LONDON--Brent crude oil prices fell Tuesday after a new sign of possible shrinking demand in China.
The official manufacturing purchasing managers' index, a measure of conditions in China's manufacturing sector published Tuesday, rose for the first time in six months. But this was the smallest March increase on record, suggesting demand in the world's second-largest consumer of oil will remain subdued.
"The largest part of this year's demand growth of 1.23 million barrels a day is expected to come from emerging markets, most notably China," said analysts at brokerage PVM, in a note to clients.
Brent crude for May delivery fell 19 cents to $107.57 a barrel on ICE Futures Europe.
U.S. crude-oil futures were down 29 cents at $101.29 a barrel on the New York Mercantile Exchange.

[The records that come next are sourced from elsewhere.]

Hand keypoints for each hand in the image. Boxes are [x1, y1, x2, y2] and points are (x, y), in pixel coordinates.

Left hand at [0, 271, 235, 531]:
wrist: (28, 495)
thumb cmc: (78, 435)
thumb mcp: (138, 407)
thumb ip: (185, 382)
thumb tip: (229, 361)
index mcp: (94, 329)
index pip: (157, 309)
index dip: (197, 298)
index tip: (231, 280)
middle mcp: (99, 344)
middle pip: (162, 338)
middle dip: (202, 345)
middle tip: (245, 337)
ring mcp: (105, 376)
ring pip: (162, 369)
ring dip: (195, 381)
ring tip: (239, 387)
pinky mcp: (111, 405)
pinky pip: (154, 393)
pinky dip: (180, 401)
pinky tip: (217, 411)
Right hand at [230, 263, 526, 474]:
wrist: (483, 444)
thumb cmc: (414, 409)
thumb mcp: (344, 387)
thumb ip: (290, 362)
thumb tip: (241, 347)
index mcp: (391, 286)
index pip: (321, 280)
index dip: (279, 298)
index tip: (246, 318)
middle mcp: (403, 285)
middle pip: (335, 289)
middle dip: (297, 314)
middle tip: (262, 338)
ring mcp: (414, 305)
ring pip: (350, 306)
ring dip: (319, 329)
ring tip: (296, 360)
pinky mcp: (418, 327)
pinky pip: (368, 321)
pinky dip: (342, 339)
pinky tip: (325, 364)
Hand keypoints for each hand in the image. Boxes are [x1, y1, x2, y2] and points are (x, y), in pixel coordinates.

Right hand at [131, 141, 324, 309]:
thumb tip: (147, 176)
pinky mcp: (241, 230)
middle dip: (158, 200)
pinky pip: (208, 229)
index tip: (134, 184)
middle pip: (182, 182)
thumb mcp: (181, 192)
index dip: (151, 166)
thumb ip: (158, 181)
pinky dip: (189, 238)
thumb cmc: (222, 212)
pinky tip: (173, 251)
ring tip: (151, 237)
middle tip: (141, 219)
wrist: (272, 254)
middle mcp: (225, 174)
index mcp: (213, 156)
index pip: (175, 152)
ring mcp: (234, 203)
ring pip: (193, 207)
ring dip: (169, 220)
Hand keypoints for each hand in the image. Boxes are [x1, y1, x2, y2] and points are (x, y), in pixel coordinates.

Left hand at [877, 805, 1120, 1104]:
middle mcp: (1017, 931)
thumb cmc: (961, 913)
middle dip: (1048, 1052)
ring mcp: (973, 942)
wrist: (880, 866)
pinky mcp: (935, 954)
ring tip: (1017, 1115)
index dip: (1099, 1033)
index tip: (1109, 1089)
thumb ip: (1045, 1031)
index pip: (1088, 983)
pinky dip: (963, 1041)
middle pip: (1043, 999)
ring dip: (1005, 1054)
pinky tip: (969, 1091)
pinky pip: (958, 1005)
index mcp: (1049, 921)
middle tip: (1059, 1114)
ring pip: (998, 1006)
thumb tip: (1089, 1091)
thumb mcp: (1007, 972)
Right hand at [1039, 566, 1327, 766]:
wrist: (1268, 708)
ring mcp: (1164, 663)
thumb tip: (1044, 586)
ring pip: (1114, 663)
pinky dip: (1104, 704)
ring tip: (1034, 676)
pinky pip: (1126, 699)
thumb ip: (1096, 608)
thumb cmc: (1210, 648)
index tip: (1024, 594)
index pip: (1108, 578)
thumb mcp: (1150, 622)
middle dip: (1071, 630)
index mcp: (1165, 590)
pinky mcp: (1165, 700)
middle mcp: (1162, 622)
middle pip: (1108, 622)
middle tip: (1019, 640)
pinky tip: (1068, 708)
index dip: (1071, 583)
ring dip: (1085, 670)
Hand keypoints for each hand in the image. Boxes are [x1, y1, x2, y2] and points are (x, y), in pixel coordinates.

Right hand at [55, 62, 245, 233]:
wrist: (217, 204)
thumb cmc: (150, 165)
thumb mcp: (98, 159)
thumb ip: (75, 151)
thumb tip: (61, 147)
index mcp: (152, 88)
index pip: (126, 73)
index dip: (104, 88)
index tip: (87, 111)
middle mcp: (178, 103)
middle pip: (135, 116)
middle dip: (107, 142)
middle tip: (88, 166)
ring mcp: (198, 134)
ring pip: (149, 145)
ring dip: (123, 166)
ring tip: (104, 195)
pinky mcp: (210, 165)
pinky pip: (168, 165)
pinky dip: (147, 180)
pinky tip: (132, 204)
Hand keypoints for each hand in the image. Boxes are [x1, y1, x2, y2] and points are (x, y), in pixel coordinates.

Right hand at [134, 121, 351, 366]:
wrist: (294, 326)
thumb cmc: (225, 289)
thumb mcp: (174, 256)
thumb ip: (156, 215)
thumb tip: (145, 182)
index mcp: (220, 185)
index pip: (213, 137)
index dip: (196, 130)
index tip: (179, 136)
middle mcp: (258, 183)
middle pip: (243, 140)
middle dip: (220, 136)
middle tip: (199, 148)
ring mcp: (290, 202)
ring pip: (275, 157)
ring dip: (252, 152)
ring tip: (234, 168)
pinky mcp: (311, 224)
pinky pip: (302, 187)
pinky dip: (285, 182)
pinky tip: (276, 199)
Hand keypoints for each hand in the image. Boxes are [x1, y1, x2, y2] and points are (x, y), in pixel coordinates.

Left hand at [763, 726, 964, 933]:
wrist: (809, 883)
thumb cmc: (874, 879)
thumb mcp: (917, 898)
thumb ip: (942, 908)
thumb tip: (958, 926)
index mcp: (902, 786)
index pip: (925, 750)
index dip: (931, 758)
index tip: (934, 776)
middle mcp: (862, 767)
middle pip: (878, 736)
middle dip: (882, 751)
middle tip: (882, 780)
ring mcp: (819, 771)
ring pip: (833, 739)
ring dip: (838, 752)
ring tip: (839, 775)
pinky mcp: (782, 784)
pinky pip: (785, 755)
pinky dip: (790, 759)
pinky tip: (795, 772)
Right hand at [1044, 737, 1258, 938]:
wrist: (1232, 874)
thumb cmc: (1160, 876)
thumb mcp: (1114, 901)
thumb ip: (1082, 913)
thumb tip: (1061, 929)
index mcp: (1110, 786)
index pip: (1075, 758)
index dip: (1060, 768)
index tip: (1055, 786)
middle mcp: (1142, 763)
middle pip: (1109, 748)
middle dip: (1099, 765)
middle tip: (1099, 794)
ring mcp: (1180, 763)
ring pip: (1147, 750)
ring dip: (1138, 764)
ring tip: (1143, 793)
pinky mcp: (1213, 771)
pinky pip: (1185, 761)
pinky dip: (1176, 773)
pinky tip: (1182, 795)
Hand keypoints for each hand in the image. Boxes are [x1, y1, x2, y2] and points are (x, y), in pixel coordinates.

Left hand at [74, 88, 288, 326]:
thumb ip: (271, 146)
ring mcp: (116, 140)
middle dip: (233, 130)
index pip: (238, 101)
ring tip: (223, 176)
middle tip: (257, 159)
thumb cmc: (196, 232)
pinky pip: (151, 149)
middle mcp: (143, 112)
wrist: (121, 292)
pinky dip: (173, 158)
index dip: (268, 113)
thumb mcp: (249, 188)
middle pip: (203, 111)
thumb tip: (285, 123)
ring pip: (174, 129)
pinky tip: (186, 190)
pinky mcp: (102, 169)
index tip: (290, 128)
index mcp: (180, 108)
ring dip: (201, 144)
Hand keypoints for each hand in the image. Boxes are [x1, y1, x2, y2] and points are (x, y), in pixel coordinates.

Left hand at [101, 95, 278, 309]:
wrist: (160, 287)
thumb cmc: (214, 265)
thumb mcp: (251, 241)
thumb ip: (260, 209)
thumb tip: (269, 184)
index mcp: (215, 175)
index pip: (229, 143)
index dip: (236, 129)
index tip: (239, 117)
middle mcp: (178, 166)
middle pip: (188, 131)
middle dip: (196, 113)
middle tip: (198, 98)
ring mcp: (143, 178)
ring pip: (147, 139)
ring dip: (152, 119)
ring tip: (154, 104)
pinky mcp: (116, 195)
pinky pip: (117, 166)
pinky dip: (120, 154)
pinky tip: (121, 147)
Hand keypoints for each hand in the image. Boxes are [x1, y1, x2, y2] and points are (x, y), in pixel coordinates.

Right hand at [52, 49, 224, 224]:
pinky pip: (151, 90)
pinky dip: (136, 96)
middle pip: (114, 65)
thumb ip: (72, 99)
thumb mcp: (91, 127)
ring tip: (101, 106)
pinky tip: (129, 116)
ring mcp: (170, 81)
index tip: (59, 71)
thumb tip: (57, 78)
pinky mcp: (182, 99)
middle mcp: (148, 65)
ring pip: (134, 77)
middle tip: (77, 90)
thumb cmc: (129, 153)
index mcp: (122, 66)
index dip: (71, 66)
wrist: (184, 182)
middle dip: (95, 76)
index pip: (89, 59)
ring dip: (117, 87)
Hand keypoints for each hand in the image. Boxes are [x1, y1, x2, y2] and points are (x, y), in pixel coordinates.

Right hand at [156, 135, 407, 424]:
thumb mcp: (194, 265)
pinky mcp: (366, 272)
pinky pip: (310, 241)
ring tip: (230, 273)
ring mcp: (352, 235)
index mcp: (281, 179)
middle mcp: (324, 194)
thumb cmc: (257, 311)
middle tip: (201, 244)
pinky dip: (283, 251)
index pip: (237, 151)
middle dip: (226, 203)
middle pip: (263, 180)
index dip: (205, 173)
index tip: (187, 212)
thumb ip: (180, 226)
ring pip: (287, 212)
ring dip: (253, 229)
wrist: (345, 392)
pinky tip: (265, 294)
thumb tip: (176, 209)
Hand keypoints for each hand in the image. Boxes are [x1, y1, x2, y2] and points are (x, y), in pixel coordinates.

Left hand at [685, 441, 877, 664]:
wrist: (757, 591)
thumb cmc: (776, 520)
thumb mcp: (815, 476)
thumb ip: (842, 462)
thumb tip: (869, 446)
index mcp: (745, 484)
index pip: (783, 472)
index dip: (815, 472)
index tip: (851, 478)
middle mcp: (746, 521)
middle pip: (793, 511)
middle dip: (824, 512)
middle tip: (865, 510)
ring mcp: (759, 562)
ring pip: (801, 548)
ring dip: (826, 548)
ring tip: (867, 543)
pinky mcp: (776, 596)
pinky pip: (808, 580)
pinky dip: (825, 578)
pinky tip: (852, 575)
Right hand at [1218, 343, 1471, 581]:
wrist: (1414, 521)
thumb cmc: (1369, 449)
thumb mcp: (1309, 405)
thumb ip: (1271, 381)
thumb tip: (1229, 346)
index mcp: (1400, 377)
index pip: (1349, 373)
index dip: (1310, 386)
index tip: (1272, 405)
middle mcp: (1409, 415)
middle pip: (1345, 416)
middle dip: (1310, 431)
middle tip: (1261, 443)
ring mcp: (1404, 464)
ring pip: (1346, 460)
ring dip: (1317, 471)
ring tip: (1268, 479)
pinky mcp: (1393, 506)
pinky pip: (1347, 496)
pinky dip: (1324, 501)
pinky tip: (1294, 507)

Later in the day the American Petroleum Institute will provide more information on U.S. oil inventories that have been on the rise. Oil markets have been fixated with the reduction in oversupply at the Nymex delivery point of Cushing, Okla. and the overall increase in U.S. oil supplies.
"Oil production is likely to pick up again now that the unusually cold winter has come to an end," said analysts at Commerzbank, in a note.
Recently the ICE's gasoil contract for April delivery was up $3.25 at $897.25 a metric ton, while Nymex gasoline for May fell 72 points to $2.9107 a gallon.